Problem — This task calls for printing every entry exactly.

Data excerpts —
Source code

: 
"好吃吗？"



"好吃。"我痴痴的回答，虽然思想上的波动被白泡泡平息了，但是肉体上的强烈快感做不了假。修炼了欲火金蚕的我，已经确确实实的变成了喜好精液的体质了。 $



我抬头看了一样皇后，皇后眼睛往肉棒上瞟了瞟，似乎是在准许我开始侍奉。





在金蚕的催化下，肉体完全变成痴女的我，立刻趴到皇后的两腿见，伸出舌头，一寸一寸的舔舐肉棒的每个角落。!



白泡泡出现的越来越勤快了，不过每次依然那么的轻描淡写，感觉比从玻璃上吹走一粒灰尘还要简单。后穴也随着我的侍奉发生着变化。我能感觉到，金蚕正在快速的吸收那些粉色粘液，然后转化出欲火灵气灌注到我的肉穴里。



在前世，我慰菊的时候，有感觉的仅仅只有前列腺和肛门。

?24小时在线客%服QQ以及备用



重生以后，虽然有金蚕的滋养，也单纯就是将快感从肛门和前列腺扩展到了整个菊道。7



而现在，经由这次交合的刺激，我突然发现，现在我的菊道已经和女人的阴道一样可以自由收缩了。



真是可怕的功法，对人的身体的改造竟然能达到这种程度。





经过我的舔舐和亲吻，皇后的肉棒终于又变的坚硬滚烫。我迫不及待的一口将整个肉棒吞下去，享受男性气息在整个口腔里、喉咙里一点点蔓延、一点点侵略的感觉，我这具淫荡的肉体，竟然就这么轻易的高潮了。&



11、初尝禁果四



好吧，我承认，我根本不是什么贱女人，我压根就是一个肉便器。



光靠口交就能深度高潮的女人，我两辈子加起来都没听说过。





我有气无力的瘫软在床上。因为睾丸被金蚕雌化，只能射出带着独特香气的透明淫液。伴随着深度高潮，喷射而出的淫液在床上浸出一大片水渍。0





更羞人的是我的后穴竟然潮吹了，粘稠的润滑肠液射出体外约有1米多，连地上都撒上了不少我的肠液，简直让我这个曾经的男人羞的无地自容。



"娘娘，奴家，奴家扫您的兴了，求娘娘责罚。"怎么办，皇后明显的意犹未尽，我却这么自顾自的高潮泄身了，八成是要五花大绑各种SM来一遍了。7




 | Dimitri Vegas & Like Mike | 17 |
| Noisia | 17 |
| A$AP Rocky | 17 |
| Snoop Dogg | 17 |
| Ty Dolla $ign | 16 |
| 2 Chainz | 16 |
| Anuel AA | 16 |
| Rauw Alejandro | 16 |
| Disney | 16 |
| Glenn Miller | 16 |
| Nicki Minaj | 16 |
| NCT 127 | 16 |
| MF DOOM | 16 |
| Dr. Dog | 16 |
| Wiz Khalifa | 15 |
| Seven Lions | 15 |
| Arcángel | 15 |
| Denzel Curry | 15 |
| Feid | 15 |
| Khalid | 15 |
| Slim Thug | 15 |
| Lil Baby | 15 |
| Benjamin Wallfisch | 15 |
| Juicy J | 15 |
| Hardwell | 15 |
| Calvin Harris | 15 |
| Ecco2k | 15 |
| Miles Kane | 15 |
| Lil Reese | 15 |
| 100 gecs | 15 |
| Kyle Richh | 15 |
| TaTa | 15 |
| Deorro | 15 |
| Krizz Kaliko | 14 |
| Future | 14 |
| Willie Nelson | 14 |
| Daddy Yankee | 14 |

Completed exercise —
Source code

: 
"好吃吗？"



"好吃。"我痴痴的回答，虽然思想上的波动被白泡泡平息了，但是肉体上的强烈快感做不了假。修炼了欲火金蚕的我，已经确确实实的变成了喜好精液的体质了。 $



我抬头看了一样皇后，皇后眼睛往肉棒上瞟了瞟，似乎是在准许我开始侍奉。





在金蚕的催化下，肉体完全变成痴女的我，立刻趴到皇后的两腿见，伸出舌头，一寸一寸的舔舐肉棒的每个角落。!



白泡泡出现的越来越勤快了，不过每次依然那么的轻描淡写，感觉比从玻璃上吹走一粒灰尘还要简单。后穴也随着我的侍奉发生着变化。我能感觉到，金蚕正在快速的吸收那些粉色粘液，然后转化出欲火灵气灌注到我的肉穴里。



在前世，我慰菊的时候，有感觉的仅仅只有前列腺和肛门。

?24小时在线客%服QQ以及备用



重生以后，虽然有金蚕的滋养，也单纯就是将快感从肛门和前列腺扩展到了整个菊道。7



而现在，经由这次交合的刺激，我突然发现，现在我的菊道已经和女人的阴道一样可以自由收缩了。



真是可怕的功法，对人的身体的改造竟然能达到这种程度。





经过我的舔舐和亲吻，皇后的肉棒终于又变的坚硬滚烫。我迫不及待的一口将整个肉棒吞下去，享受男性气息在整个口腔里、喉咙里一点点蔓延、一点点侵略的感觉，我这具淫荡的肉体，竟然就这么轻易的高潮了。&



11、初尝禁果四



好吧，我承认，我根本不是什么贱女人，我压根就是一个肉便器。



光靠口交就能深度高潮的女人，我两辈子加起来都没听说过。





我有气无力的瘫软在床上。因为睾丸被金蚕雌化，只能射出带着独特香气的透明淫液。伴随着深度高潮，喷射而出的淫液在床上浸出一大片水渍。0





更羞人的是我的后穴竟然潮吹了，粘稠的润滑肠液射出体外约有1米多，连地上都撒上了不少我的肠液，简直让我这个曾经的男人羞的无地自容。



"娘娘，奴家，奴家扫您的兴了，求娘娘责罚。"怎么办，皇后明显的意犹未尽，我却这么自顾自的高潮泄身了，八成是要五花大绑各种SM来一遍了。7




 | Dimitri Vegas & Like Mike | 17 |
| Noisia | 17 |
| A$AP Rocky | 17 |
| Snoop Dogg | 17 |
| Ty Dolla $ign | 16 |
| 2 Chainz | 16 |
| Anuel AA | 16 |
| Rauw Alejandro | 16 |
| Disney | 16 |
| Glenn Miller | 16 |
| Nicki Minaj | 16 |
| NCT 127 | 16 |
| MF DOOM | 16 |
| Dr. Dog | 16 |
| Wiz Khalifa | 15 |
| Seven Lions | 15 |
| Arcángel | 15 |
| Denzel Curry | 15 |
| Feid | 15 |
| Khalid | 15 |
| Slim Thug | 15 |
| Lil Baby | 15 |
| Benjamin Wallfisch | 15 |
| Juicy J | 15 |
| Hardwell | 15 |
| Calvin Harris | 15 |
| Ecco2k | 15 |
| Miles Kane | 15 |
| Lil Reese | 15 |
| 100 gecs | 15 |
| Kyle Richh | 15 |
| TaTa | 15 |
| Deorro | 15 |
| Krizz Kaliko | 14 |
| Future | 14 |
| Willie Nelson | 14 |
| Daddy Yankee | 14 |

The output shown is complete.